Todo el resto de la furia acumulada en la cantina salió al encuentro de la suya, demostró su ira con palmadas en la espalda. De pronto le quedó claro por qué no tenía dinero ni se le había presentado la oportunidad de conseguir un trabajo como era debido, por qué no podía coger un avión para ir a la universidad en América, por qué le avergonzaba dejar que alguien viera su casa. Pensó en cómo había mantenido a Sai alejada el día que sugirió que fueran a visitar a su familia. Sobre todo, cayó en la cuenta de por qué lo enfurecía la mansedumbre de su padre, y por qué se sentía incapaz de hablar con él, que tenía una idea tan modesta de la felicidad que ni siquiera la irritación cotidiana de cincuenta y dos niños gritando en el aula de la plantación, ni siquiera la lejanía de su propia familia, la soledad de su trabajo, lo afectaban. Gyan sintió deseos de zarandearlo, pero ¿qué habría sacado de zarandear a semejante blandengue? Abordar a alguien así se volvía en contra de uno mismo y producía una doble frustración…

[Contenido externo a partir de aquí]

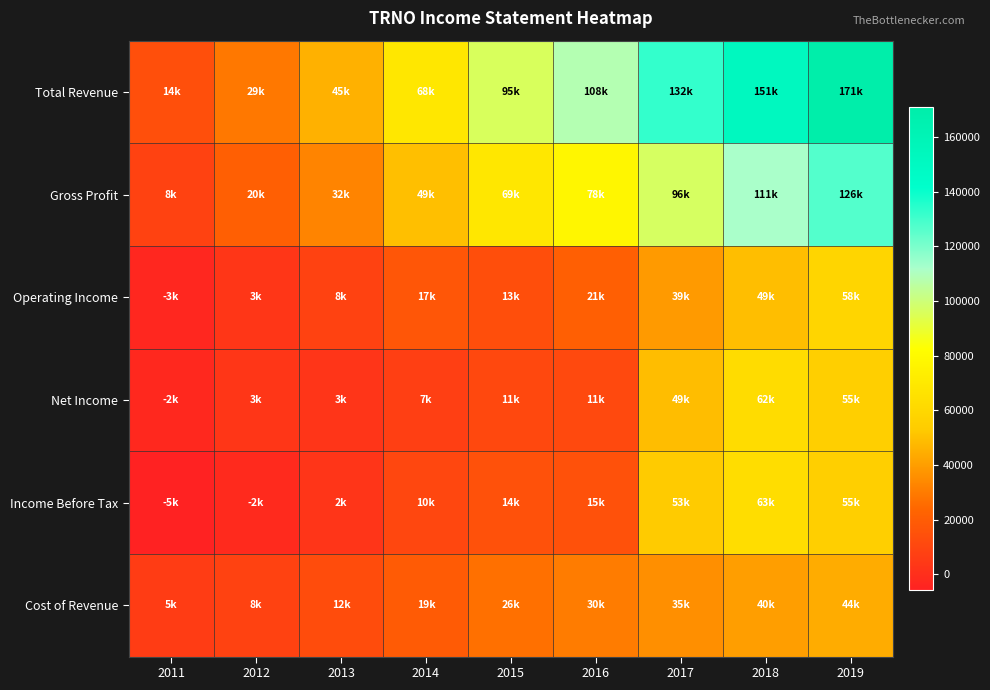

Count the number of categories in the chart.

9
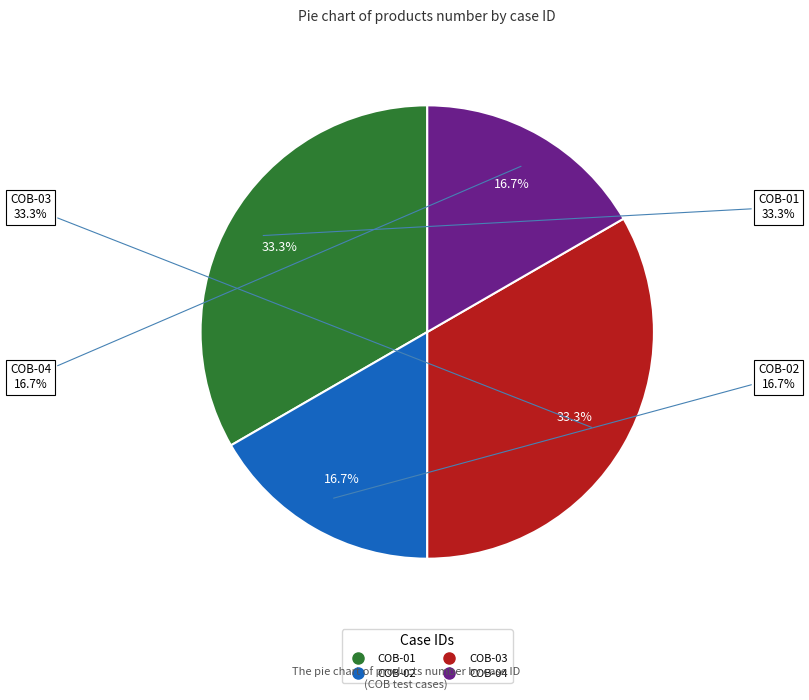

Do COB-01 and COB-02 together represent more than half of the pie?

No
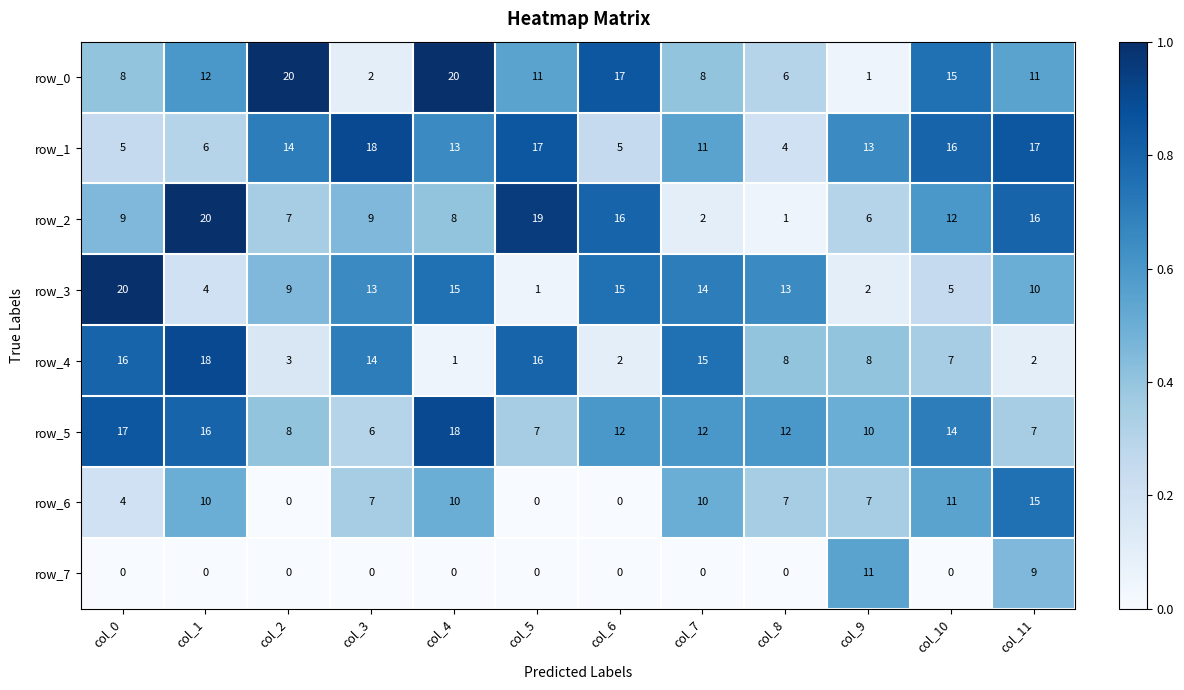

What is the minimum value for row_5?

6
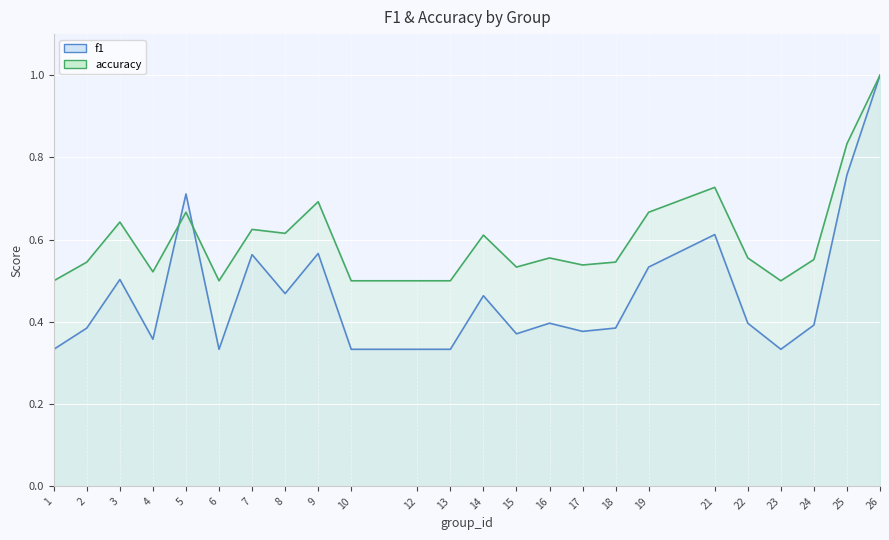

Is the value of f1 at 7 greater than the value of accuracy at 1?

Yes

Por un momento todas las distintas simulaciones que se había permitido, las humillaciones que había sufrido, el futuro que no se avenía a aceptarlo, todo ello se conjugó para constituir una única verdad.

Los hombres continuaron despertando su ira, aprendiendo, como en un momento u otro aprende todo el mundo en este país, que los viejos odios pueden recuperarse una y otra vez.

Y al desenterrarlo, vieron que el odio era puro, más puro de lo que pudiera haber sido nunca, porque la tristeza del pasado había desaparecido. Sólo quedaba la furia, destilada y liberadora. Era suya por derecho natural, podía enardecerlos a tal punto que era como una droga. Continuaron sintiéndose enaltecidos allí mismo en los estrechos bancos de madera, dando taconazos con los pies fríos contra el suelo de tierra.

Era una atmósfera masculina y Gyan se avergonzó por un instante al recordar sus meriendas con Sai en la galería, las tostadas con queso, los bizcochos con pasas de la panadería, y peor aún, el espacio cálido y reducido que habitaban juntos, las charlas infantiles…

De pronto, todo aquello parecía ir en contra de las necesidades de su madurez.

Manifestó su opinión inflexible de que el movimiento gorkha debía tomar la ruta más severa posible.